Industry 4.0’ refers to the so-called fourth industrial revolution characterised by smart systems and Industrial internet-based solutions1. The transportation sector, especially railways, has largely adopted Industry 4.0. The use of new and emerging technologies is leading to improved quality of services, new savings, enhanced resource utilisation and efficiency. It has also facilitated the development of new services and business models based on the capability of the industrial internet and the analytics capabilities of big data. Big data has the potential to transform the current state-of-the-art railway technology platforms into a network of collaborative communities seamlessly moving freight and passengers and delivering services in a planned way. The current trend of automation and data exchange is towards adopting and adapting the new and emerging technologies to achieve new levels of effectiveness and efficiency. Big data in railways comes from interconnected stakeholders who provide intelligence to the railway system.
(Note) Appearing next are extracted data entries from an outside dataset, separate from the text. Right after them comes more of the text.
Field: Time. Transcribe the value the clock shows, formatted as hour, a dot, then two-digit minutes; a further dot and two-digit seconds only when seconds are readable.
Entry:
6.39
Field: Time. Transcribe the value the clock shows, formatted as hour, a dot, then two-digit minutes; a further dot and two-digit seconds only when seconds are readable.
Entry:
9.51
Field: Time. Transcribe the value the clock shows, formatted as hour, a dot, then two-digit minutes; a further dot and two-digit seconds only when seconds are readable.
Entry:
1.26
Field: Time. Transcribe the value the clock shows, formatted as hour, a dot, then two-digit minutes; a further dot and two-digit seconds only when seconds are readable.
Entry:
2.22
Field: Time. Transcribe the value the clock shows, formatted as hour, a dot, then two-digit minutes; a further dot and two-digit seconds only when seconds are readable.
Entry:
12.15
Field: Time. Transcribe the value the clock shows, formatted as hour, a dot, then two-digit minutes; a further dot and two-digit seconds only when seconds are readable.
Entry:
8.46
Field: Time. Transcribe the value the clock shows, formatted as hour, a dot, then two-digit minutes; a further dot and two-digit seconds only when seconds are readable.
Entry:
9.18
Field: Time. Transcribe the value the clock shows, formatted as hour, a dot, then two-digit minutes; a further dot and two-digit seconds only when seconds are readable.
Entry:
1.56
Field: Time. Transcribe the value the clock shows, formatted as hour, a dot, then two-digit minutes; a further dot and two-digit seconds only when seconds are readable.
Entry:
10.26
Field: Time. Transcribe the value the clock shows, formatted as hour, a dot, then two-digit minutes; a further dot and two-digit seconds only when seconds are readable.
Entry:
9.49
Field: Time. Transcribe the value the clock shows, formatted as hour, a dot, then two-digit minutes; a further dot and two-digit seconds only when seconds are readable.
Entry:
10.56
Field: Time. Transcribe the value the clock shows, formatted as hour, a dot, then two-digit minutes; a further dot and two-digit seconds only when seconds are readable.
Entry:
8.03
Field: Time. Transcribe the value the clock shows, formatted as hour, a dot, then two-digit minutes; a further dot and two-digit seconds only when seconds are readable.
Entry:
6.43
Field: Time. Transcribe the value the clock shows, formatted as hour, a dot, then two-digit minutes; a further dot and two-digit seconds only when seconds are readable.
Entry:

The complete big data architecture includes cyber-physical systems, the Internet of Things (IoT) and Cloud computing, all of which work together to create ‘smart railways’. An application area that is generating considerable excitement is the possibility of better O&M through self-learning and smart systems that predict failure, make diagnoses and trigger maintenance actions. These systems make high demands on data access and data quality and use multiple data sources to extract relevant information2.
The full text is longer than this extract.